▶ [Records]:
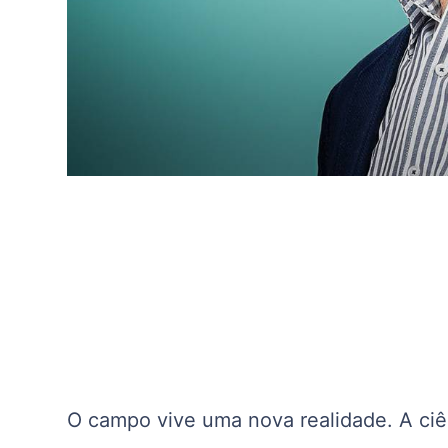
O campo vive uma nova realidade. A ciê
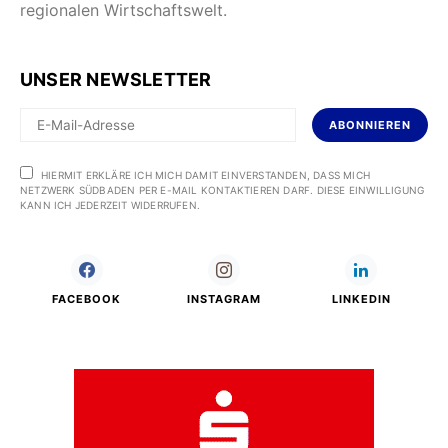
regionalen Wirtschaftswelt.
UNSER NEWSLETTER
ABONNIEREN
HIERMIT ERKLÄRE ICH MICH DAMIT EINVERSTANDEN, DASS MICH
NETZWERK SÜDBADEN PER E-MAIL KONTAKTIEREN DARF. DIESE EINWILLIGUNG
KANN ICH JEDERZEIT WIDERRUFEN.
FACEBOOK
INSTAGRAM
LINKEDIN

▶ [Your instructions]: Could you copy the listing above exactly, without its pictures?

▶ [Answer box]:
O campo vive uma nova realidade. A ciê
regionalen Wirtschaftswelt.
UNSER NEWSLETTER
ABONNIEREN
HIERMIT ERKLÄRE ICH MICH DAMIT EINVERSTANDEN, DASS MICH
NETZWERK SÜDBADEN PER E-MAIL KONTAKTIEREN DARF. DIESE EINWILLIGUNG
KANN ICH JEDERZEIT WIDERRUFEN.
FACEBOOK
INSTAGRAM
LINKEDIN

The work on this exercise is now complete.